Students will get another three-day break, Wednesday through Friday, November 21-23 for Thanksgiving and the Christmas break will follow in December, from Thursday, December 20 through Wednesday, January 2. Students will return to class after the mid-term break on January 3, 2019.

Spring break will be the first full week of April and there will be some individual professional and/or work days next spring, as well as some holidays, which will see classes dismissed for single days prior to the end of the school year.

Barring no missed days, which usually does not occur, the final day for students would be May 15 and graduation on May 17. However, there are 15 makeup days added into the calendar.

There are a total of 170 instructional days and the following is a listing of opening/closing times for each school day: Clinton County Middle School, open at 7:50 a.m. and close at 2:50 p.m.; Clinton County High School, open at 7:59 a.m. and close at 3 p.m.; Albany Elementary, open at 8 a.m., close at 3:10 p.m. and Early Childhood Center, open at 8:10 a.m. and close at 3:10 p.m.

Each school will have 385 instructional minutes per day and 35 non-instructional minutes per day.

York also noted in stressing the importance of school attendance, that there is a couple of changes in that attendance policy.
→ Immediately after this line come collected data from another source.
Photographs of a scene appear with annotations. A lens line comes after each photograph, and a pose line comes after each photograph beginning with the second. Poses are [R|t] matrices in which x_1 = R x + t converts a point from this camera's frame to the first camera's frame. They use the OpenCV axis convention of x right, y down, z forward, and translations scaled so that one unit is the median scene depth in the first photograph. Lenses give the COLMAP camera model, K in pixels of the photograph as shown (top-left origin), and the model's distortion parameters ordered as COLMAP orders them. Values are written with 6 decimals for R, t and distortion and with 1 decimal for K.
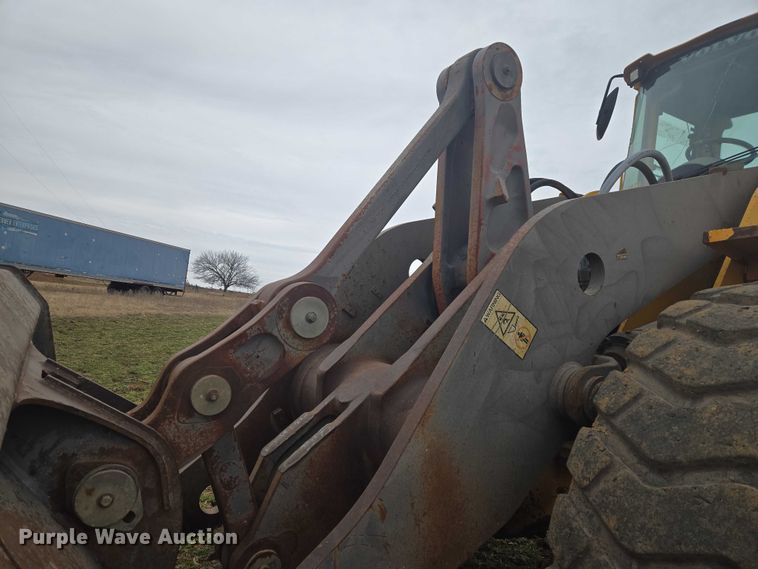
lens RADIAL K [[493.1, 0, 346.4], [0, 493.1, 295.7], [0, 0, 1]] dist [0.061811, -0.040783]
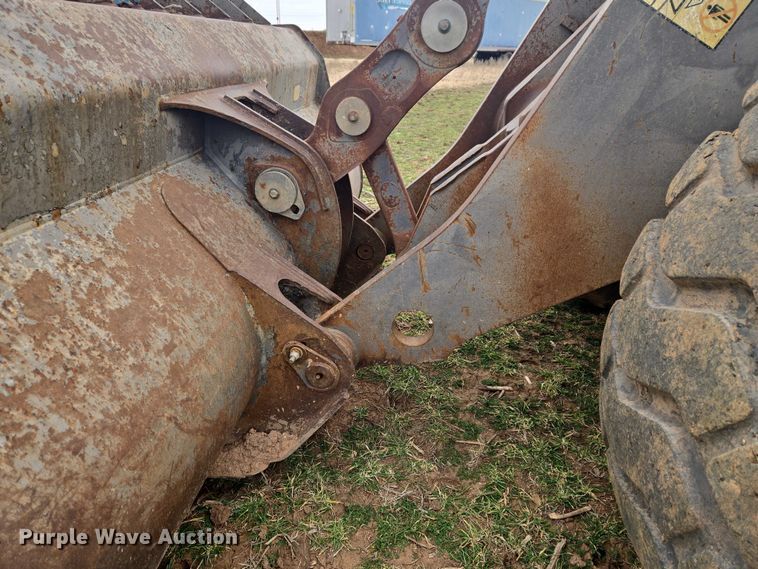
lens RADIAL K [[493.1, 0, 381.9], [0, 493.1, 280.8], [0, 0, 1]] dist [0.061811, -0.040783]
pose [[0.793736, 0.161113, -0.586538, 0.483094], [0.085467, 0.925176, 0.369790, 0.136383], [0.602229, -0.343645, 0.720576, 0.120673]]
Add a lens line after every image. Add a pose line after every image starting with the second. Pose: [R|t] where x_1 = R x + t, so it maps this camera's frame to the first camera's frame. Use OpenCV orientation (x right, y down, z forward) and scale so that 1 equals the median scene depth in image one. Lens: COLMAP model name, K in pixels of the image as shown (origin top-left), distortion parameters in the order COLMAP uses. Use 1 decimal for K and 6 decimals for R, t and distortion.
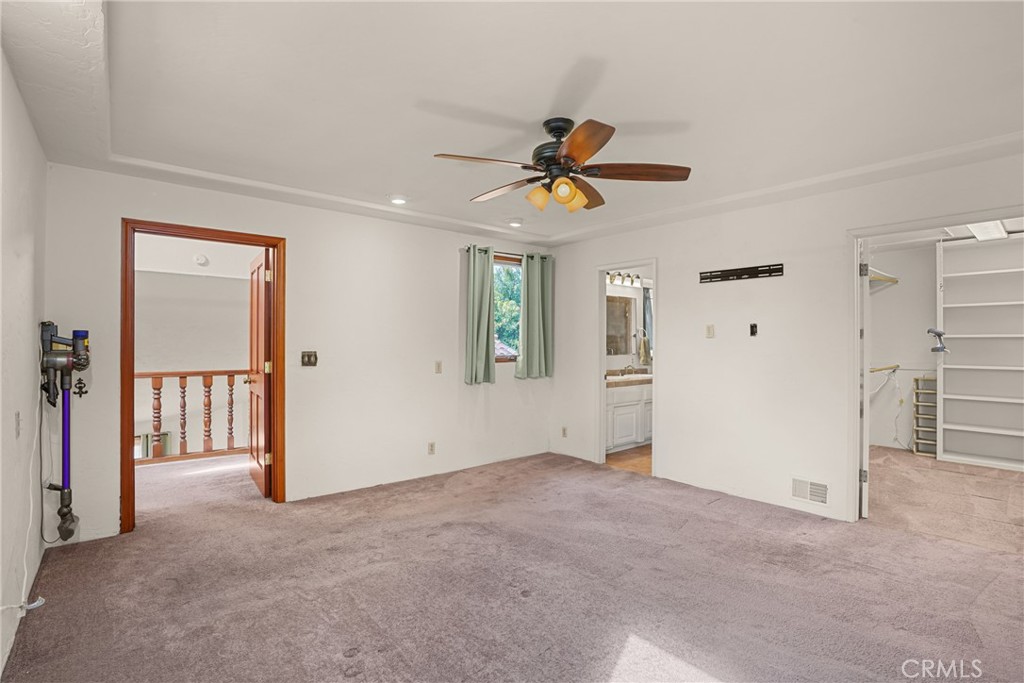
lens RADIAL K [[489.5, 0, 512.0], [0, 489.5, 341.5], [0, 0, 1]] dist [-0.037036, 0.000472]
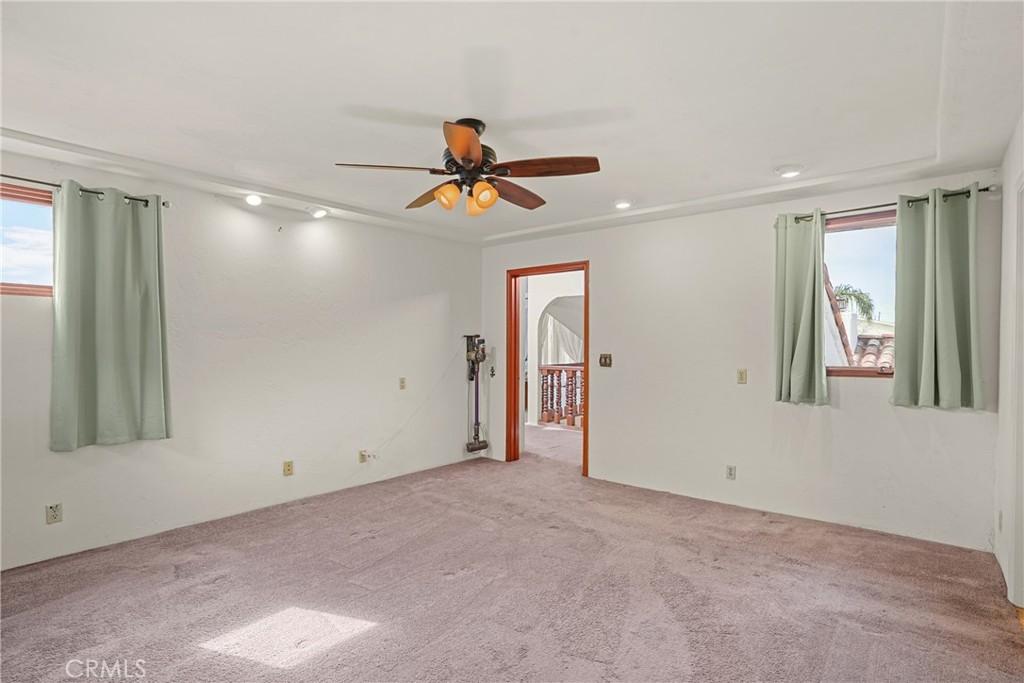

One being the number of parent excuse days cut from 10 to six, more in line with the number of most other school districts.

York also said the amount of doctor visits last year was “getting out of hand,” and has made a change in the amount of doctor statements that will be accepted for absentees.

After 10 regular doctor notes for the same students, doctors will be asked–without breaking any HIPPA provisions–to sign a Medical Excuse Form showing the exact cause of a student’s illness and if a student misses five or more consecutive days, they would be asked to file a Home/Hospital application.

Although attendance was down overall last year, compared to the 2016-17 school year, York, noted that there were various underlying reasons, including a statewide flu epidemic and some across the county and local school safety (shooting or threat issues) that caused parents to keep kids home from school during certain situations.

Despite the problems, she did say that Clinton County held its own insofar as attendance compared to many other school districts in the state.

The DPP also noted the district administrators were also working on other intervention type programs that will hopefully help increase student attendance rates during the coming year.

There will be only a few staff changes, but some major ones at Clinton County High School that York believes will be a positive thing. She noted CCHS has two new guidance counselors, Lucas Dalton for grades 9 and 10 and Luke Moons for grades 11 and 12, and Ken Dearborn has been hired as assistant principal at the school.

Also, Cumberland Family Medical will be providing a mental health provider, Sarah Wilson Browning, to provide services to both the middle school and high school this year, which York believes will be another valuable asset.

York said already the three new employees at CCHS had been doing a fantastic job, along with all the other staff and administrators, in getting ready for the new school year.

“I’m really looking forward to it (2018-19 school year),” York concluded.